Privatization and Billionaire Power
- Strong concern that this is exactly the outcome the current administration wants: shrink in‑house capacity, then rely on more expensive private vendors aligned with political interests.
- Many argue core government functions (tax filing, digital identity, healthcare, critical infrastructure) should not depend on billionaire philanthropy or profit‑driven firms.
- Others respond that billionaires inevitably have power; the choice is whether to accept beneficial actions from them or reject them entirely.
DOGE Layoffs and the “What Did You Do?” Emails
- Deep skepticism that the cuts were targeted efficiency moves based on the “5 accomplishments” email.
- Multiple commenters note layoffs predated the emails, that entire units like 18F were axed wholesale, and that agencies had instructed staff not to respond due to legal/authority concerns.
- Several highlight court rulings questioning the legality of mass firings ordered via OPM and the lack of clear chain of command.
Government vs Private Sector Efficiency
- Long subthread comparing bureaucracy in government and large corporations: consensus that both accumulate waste, politics, and “deadweight.”
- Many argue privatization rarely lowers long‑term costs; instead it adds profit margins, opaque contracting, and reduced accountability, especially in quasi‑monopoly domains (defense, utilities, healthcare).
- Others counter that private entities at least can fail and be replaced, while mismanaged agencies persist; critics reply that “too big to fail” firms and regulatory capture severely weaken that mechanism.
18F, login.gov, and Digital Capacity
- 18F is widely praised for modern, secure services like the initial version of login.gov and cloud.gov, and for attracting high‑caliber technologists at below‑market pay.
- Clarification that 18F incubated but did not currently operate login.gov, so the service isn’t immediately ownerless—though people worry about long‑term security and quality.
- Some see Cuban‑backed privatization as “better than nothing” given the dissolution; others argue it entrenches dependency on contractors and undermines the case for a strong public digital service corps.

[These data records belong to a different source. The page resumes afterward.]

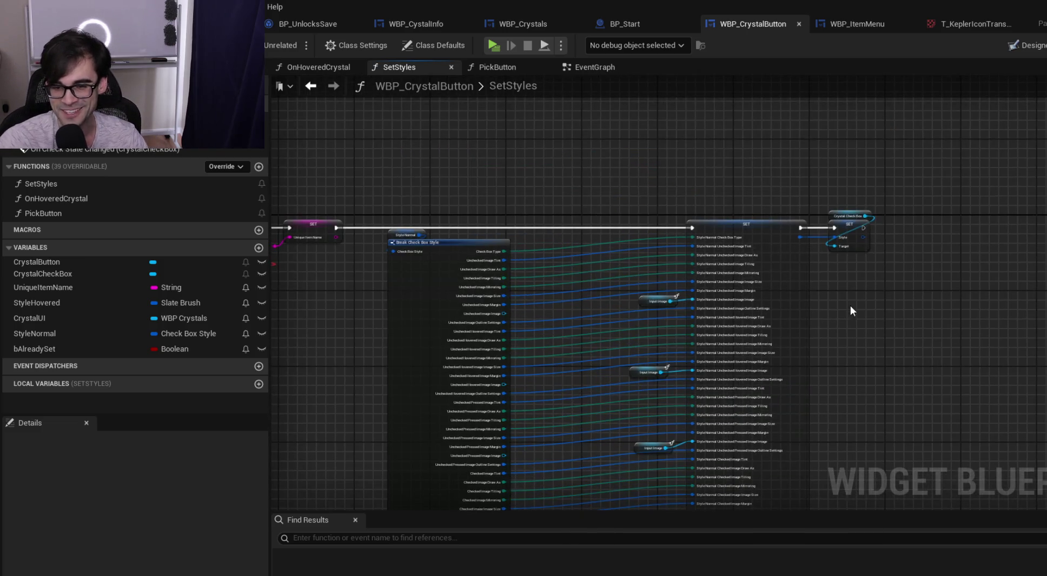
{"action": "left_click_drag", "start_coordinate": [997, 269], "coordinate": [902, 355]}
{"action": "left_click_drag", "start_coordinate": [868, 273], "coordinate": [819, 448]}
{"action": "scroll", "coordinate": [897, 377], "scroll_direction": "down", "scroll_amount": 2}
{"action": "mouse_move", "coordinate": [1000, 285]}
{"action": "left_mouse_down"}
{"action": "mouse_move", "coordinate": [983, 341]}
{"action": "mouse_move", "coordinate": [809, 388]}
{"action": "left_mouse_up"}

Meta: Ideology and Discourse
- Thread reflects broader polarization: some frame DOGE as part of an authoritarian “coup” to destroy state capacity; others argue government bloat and deficits require harsh corrective action.
- A few lament that nuanced or dissenting views on these topics get heavily downvoted, turning otherwise high‑quality technical discussions into political echo chambers.